Filosofia do Direito

Defendendo o direito de ser ateu


Quando, na segunda metade do século XVII, John
Locke escreveu suas Cartas Sobre A
Tolerância
, o primeiro livro de alguns outros sobre o mesmo assunto, como
os de Diderot e de Voltaire, o fez dentro de uma conjuntura de atritos religiosos
entre católicos, puritanos, anglicanos, etc.

Não passou pela cabeça do grande filósofo liberal
britânico uma atitude de tolerância em relação a ateus e agnósticos. Sobre os
primeiros, Locke nada diz e sobre os segundos, careceria de termo adequado para
falar, porque este último neologismo nem existia. Foi criado no século XIX pelo
biólogo Thomas Huxley para caracterizar seu ceticismo em relação a Deus e à
religião.

E por “ceticismo”
– no preciso sentido filosófico do termo – não devemos entender “descrença” nem
“niilismo”, mas sim a posição daquele que alega não ter razões para acreditar
em – nem para desacreditar de – qualquer coisa. E, em conseqüência disto, pôr imediatamente
em pratica a epoché, isto é: a
suspensão de juízo. De onde se conclui que o agnosticismo é uma espécie de
ceticismo em relação a Deus e à religião.

Todavia, se fôssemos falar em tolerância religiosa
no nosso tempo, não só teríamos de incluir tolerância em relação a toda e
qualquer religião, como também não poderíamos excluir ao menos três
alternativas para a crença religiosa:

(1) Indiferentismo em relação a Deus e à religião (que penso ser a posição assumida por milhões de
indivíduos no nosso tempo).

(Dados fornecidos):
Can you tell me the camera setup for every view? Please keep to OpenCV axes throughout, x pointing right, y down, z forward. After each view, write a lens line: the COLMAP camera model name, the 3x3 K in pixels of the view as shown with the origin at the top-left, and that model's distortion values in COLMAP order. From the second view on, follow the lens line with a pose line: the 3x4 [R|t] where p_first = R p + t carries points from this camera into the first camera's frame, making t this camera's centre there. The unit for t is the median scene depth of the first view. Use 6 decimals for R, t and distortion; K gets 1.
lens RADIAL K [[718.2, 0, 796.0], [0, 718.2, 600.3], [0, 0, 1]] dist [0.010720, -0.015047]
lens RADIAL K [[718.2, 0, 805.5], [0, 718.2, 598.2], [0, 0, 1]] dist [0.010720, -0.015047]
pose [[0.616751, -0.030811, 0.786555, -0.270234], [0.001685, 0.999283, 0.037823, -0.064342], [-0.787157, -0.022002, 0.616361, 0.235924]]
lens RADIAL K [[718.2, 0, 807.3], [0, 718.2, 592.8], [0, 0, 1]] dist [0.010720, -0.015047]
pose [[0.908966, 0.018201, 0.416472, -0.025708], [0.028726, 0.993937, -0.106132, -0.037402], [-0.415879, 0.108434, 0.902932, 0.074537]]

* * *

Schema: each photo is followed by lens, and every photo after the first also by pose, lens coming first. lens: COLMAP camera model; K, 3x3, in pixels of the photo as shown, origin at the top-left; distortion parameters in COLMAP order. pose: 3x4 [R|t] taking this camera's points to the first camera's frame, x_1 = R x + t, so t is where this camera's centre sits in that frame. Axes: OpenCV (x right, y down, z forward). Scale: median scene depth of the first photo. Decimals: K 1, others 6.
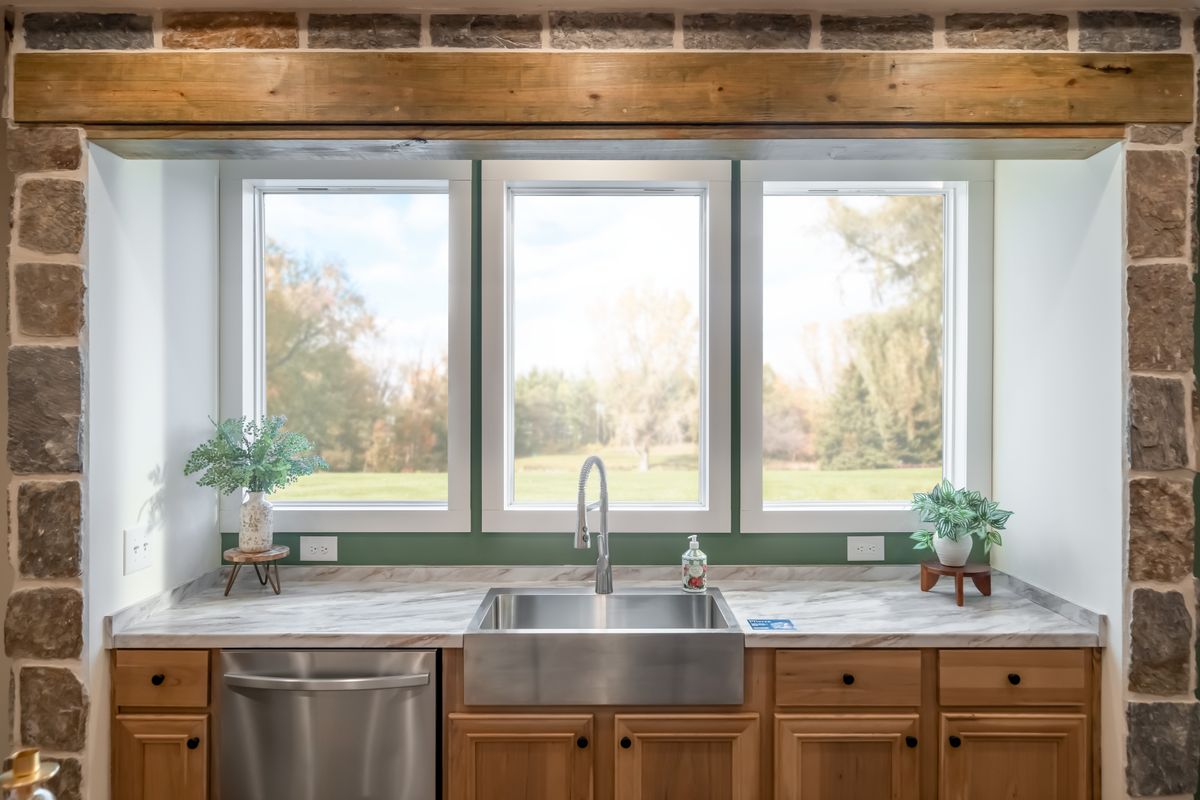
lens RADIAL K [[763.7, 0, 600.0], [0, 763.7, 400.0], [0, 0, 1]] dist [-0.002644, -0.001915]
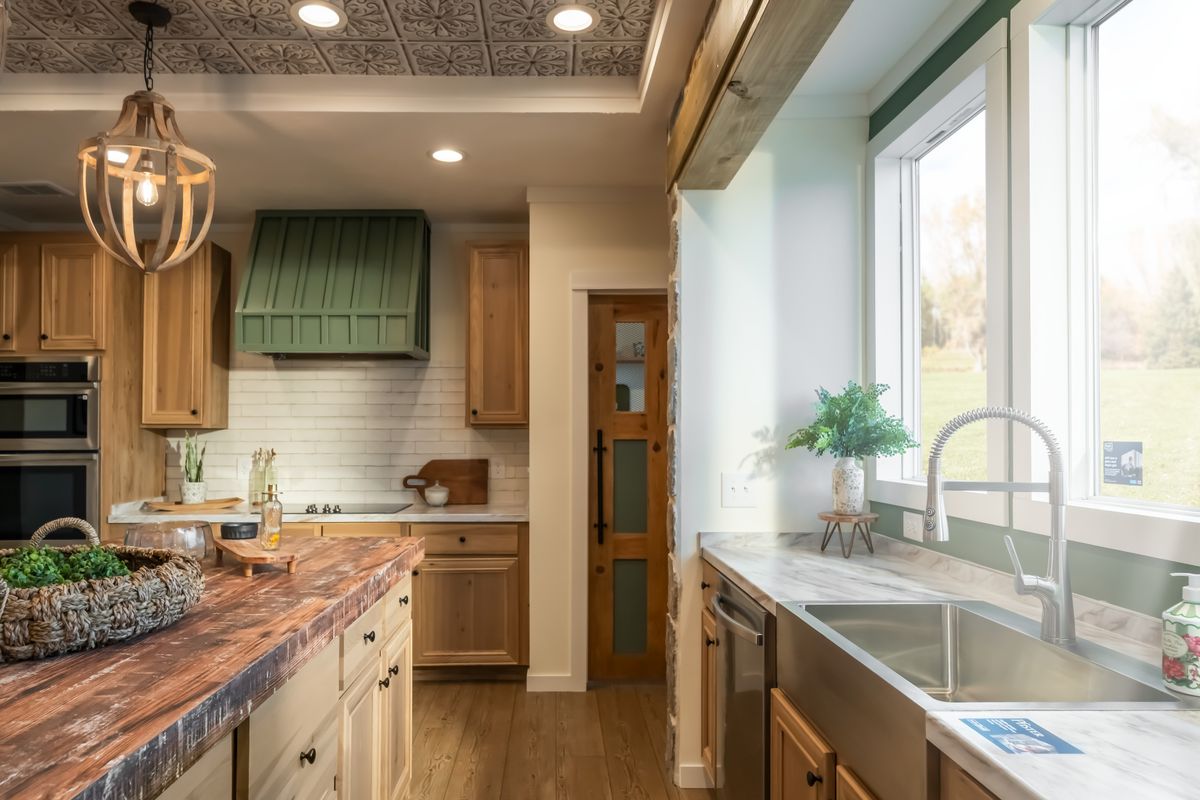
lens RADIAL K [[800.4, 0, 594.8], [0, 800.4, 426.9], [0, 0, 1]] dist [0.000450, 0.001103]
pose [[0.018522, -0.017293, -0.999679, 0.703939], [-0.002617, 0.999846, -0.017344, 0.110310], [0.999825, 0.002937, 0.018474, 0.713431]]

==

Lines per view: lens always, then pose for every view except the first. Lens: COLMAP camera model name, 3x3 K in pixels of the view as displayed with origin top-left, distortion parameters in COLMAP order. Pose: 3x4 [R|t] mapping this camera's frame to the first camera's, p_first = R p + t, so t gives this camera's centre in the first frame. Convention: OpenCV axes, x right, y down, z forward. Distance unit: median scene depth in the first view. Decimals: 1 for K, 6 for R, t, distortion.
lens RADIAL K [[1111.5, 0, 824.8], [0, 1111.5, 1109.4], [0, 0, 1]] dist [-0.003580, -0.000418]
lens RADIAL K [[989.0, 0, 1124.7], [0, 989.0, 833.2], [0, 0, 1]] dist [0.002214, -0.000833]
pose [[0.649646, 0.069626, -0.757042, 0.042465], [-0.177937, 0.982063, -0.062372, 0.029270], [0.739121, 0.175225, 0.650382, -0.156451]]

(Enunciado da tarefa A): Liste todas as pessoas mencionadas pelo nome no texto sobre o direito de ser ateu.
(Enunciado da tarefa B): No texto sobre o direito de ser ateu, o que significa a epoché?
(Enunciado da tarefa C): Por favor, prossiga o texto sobre o direito de ser ateu a partir do ponto em que ele termina.

(Resposta A): John Locke, Diderot, Voltaire e Thomas Huxley.

(Resposta B): A suspensão de juízo.

(Resposta C):
(2) Ateísmo,
que se caracteriza por uma descrença procurando fundamentação, filosófica e/ou
científica, como é o conhecido caso do cientista Richard Dawkins e seu
proselitismo ateísta.

(3) Agnosticismo, que se caracteriza por não ter razões para crer em
Deus nem para descrer de Deus e da religião – posição esta sustentada, após o
biólogo Thomas Huxley, pelo filósofo e matemático Bertrand Russell. E tenho
motivos para acreditar que é hoje a posição da maioria dos filósofos e
cientistas, embora desconheça qualquer estatística a respeito do assunto.

Salvo engano meu, todas as Constituições
democráticas de nosso tempo sustentam a liberdade de culto, coisa que inclui
obviamente tanto o direito de cultuar a Deus como a Mamom, o Bezerro de Ouro –
que conta com milhões de adeptos em todo mundo – e também o direito de se
abster de qualquer crença religiosa.

Mesmo no Reino Unido, em que o Estado é de
confissão anglicana e a rainha é chefe da Igreja Anglicana, o direito britânico
aceita a completa liberdade de culto – até mesmo a do culto islâmico, declarado
inimigo da civilização ocidental e seus “depravados” costumes. Na realidade, a
liberdade de culto – ou a de não ser adepto de nenhum – está contida no mais
amplo direito de expressão.

Se, por hipótese, fôssemos obrigados por lei a ter
uma religião qualquer, já não estaria mais em jogo um direito, mas sim um dever
[como é o caso do detestável voto obrigatório na legislação brasileira]. Mas a
crença em Deus e a adesão a essa ou àquela religião é uma questão de foro
íntimo.

Não se pode converter ninguém à força, pois tudo
que conseguirá aquele que tentar isso – como já foi lamentavelmente tentado em épocas
passadas – não realizará uma autêntica conversão, pois esta depende
fundamentalmente de um ato livre e espontâneo de aceitação da parte do
indivíduo a ser convertido.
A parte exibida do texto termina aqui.